• THE RECORDS:
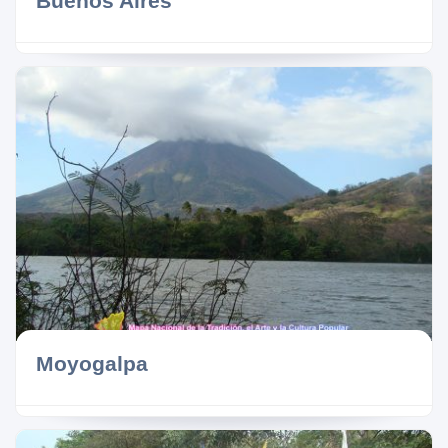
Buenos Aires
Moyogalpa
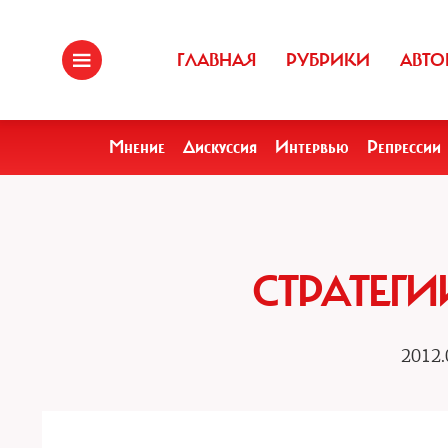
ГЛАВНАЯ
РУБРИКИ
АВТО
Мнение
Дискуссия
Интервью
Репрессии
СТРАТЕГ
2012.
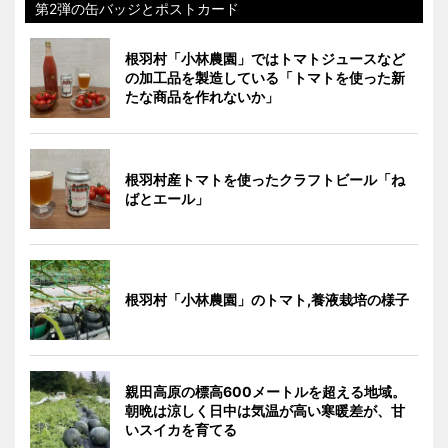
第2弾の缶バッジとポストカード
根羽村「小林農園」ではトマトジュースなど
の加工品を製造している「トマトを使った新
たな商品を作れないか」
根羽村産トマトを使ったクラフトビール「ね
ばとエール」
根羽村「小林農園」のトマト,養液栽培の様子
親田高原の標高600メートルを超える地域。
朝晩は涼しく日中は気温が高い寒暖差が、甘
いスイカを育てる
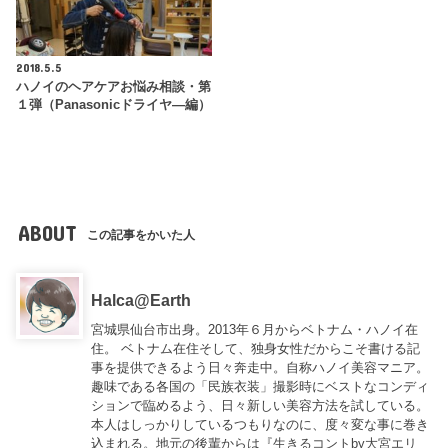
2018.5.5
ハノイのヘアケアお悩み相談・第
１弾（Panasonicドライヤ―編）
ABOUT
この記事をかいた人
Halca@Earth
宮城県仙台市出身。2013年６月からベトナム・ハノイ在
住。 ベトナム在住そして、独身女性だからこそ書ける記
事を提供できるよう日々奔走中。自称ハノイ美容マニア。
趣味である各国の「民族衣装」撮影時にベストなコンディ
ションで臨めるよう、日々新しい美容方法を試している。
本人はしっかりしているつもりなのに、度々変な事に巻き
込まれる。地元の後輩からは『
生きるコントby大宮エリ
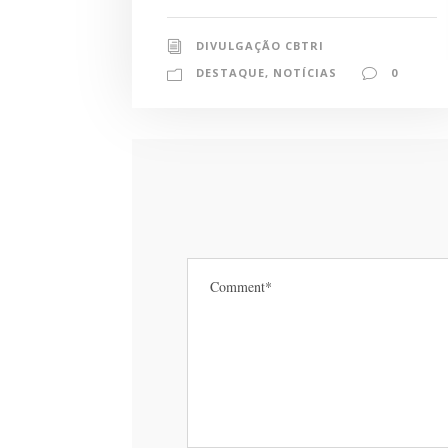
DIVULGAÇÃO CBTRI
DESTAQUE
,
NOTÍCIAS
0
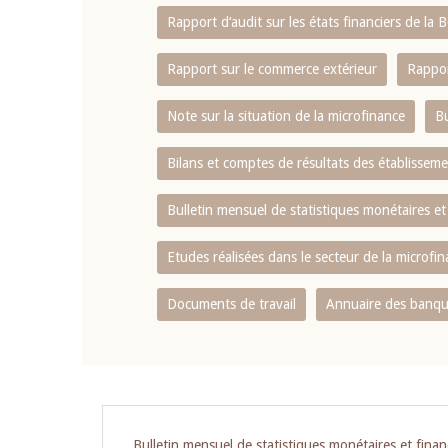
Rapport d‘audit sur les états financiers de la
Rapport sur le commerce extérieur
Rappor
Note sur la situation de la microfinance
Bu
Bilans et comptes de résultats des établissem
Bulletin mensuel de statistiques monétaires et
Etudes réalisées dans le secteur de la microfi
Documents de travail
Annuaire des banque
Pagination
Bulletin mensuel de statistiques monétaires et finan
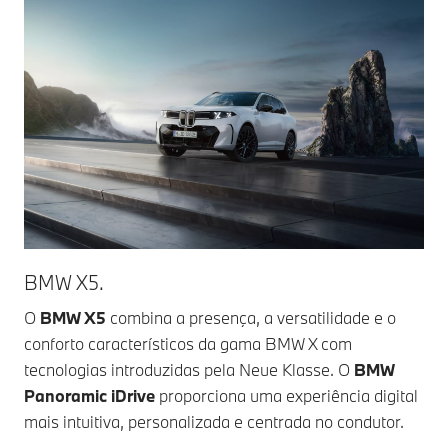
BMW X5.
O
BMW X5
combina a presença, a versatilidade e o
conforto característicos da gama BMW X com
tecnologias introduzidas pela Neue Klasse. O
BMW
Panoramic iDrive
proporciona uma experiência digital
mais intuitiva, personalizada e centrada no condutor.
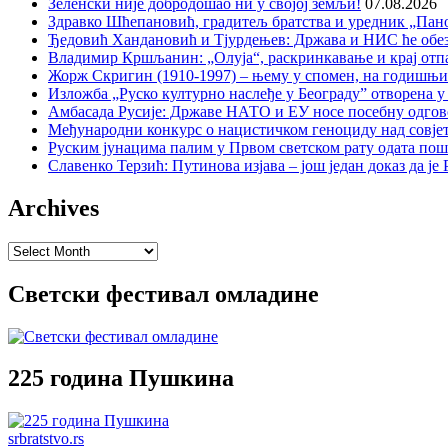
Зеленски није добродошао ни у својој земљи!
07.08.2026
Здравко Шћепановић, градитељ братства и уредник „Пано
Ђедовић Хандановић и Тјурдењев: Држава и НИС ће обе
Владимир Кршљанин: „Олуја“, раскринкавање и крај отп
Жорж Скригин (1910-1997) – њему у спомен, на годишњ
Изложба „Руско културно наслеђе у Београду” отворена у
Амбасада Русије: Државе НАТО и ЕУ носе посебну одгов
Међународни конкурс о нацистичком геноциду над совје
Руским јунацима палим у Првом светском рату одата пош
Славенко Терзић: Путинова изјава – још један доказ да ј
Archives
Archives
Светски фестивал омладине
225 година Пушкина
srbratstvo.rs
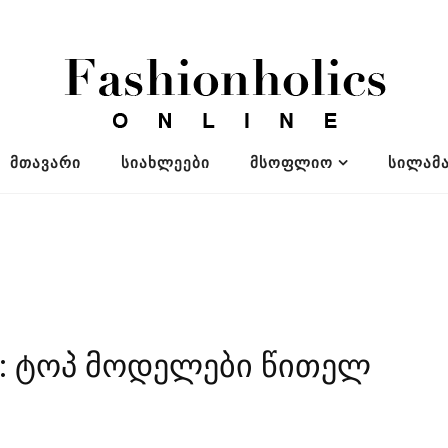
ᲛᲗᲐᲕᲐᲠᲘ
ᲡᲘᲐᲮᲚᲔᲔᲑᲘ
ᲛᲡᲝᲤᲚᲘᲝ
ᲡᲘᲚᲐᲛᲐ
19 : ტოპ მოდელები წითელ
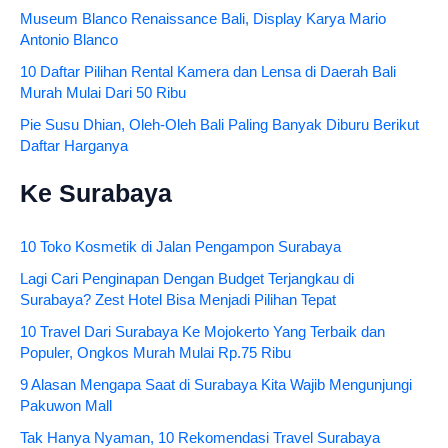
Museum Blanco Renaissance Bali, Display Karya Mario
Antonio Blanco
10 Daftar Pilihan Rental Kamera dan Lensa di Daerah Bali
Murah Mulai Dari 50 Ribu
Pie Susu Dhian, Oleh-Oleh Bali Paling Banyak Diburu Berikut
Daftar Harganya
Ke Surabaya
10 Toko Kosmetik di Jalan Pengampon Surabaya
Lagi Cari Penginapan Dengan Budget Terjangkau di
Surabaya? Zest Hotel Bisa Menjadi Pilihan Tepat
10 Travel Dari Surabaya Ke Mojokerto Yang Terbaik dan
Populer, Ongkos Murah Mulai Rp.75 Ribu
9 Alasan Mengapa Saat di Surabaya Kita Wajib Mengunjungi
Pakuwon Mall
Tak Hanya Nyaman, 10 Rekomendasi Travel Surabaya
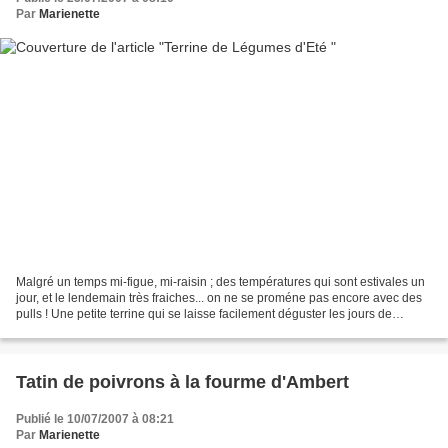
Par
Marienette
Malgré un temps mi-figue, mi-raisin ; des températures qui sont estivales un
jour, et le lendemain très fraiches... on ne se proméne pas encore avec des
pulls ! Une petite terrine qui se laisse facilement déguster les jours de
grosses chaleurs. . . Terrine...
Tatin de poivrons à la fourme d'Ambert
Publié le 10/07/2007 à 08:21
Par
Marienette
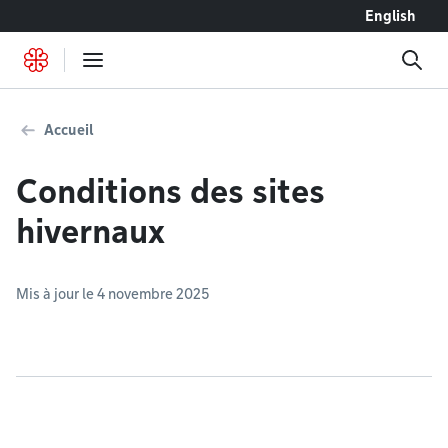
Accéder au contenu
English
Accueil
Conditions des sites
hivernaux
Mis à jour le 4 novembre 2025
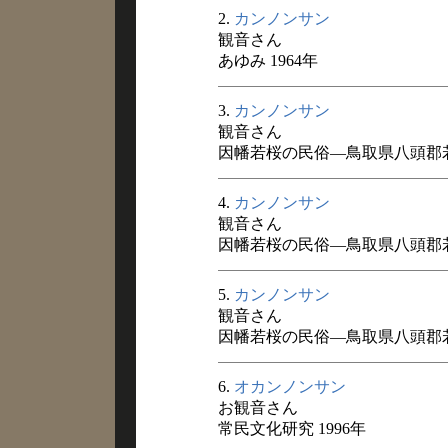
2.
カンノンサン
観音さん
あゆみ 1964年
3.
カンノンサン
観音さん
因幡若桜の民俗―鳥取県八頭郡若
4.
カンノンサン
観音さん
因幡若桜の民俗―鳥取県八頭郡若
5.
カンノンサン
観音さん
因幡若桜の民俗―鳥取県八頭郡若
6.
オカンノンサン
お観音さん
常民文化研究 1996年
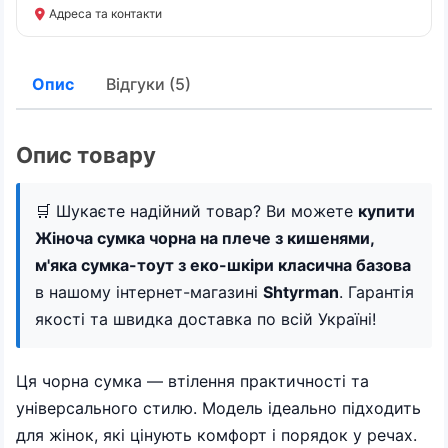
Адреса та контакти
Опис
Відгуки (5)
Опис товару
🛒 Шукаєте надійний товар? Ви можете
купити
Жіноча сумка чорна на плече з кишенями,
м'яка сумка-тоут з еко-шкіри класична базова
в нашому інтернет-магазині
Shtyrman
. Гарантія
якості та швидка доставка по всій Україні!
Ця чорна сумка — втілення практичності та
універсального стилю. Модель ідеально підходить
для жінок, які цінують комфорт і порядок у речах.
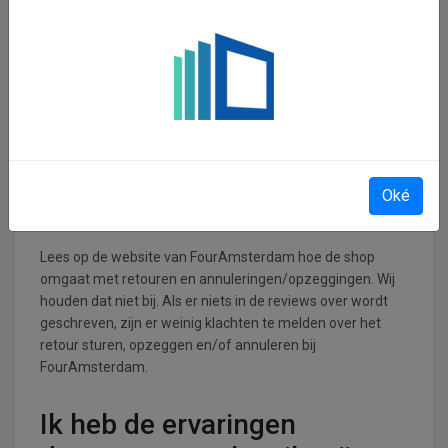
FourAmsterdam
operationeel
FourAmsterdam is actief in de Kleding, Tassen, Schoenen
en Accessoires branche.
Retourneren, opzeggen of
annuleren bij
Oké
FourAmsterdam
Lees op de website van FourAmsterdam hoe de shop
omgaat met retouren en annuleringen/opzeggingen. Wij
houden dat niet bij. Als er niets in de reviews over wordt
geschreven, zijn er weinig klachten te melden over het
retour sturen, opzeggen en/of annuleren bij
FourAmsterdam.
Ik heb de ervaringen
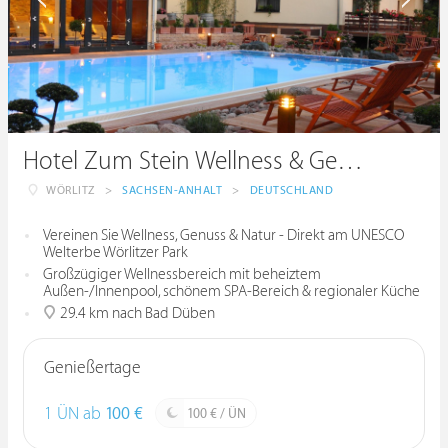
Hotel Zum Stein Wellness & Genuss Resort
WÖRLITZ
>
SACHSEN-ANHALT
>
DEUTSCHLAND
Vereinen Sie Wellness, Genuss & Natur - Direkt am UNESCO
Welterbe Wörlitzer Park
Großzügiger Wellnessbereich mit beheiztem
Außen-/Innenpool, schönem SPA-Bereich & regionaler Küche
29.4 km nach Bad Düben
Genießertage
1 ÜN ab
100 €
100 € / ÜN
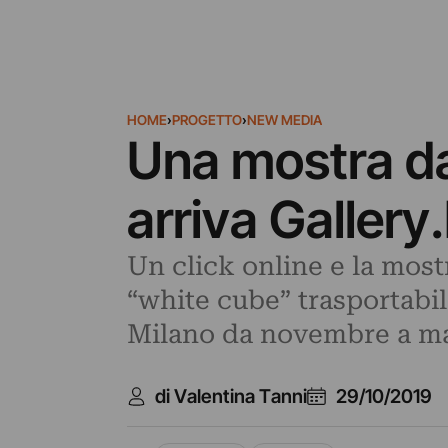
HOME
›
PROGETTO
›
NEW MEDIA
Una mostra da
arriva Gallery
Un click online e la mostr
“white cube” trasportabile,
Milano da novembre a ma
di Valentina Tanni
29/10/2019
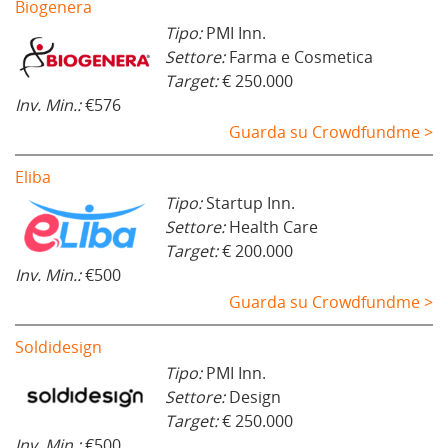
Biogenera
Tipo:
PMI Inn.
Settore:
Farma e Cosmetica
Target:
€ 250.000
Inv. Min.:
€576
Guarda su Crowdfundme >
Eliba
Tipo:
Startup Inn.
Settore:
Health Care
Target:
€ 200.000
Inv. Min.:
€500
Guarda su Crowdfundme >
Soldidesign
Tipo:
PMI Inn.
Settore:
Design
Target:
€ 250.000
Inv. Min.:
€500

• YOUR ASSIGNMENT:
Wherever the string "Pilihan" appears in the entries above, return the line it appears on.

• TASK SOLUTION:
10 Daftar Pilihan Rental Kamera dan Lensa di Daerah Bali
Surabaya? Zest Hotel Bisa Menjadi Pilihan Tepat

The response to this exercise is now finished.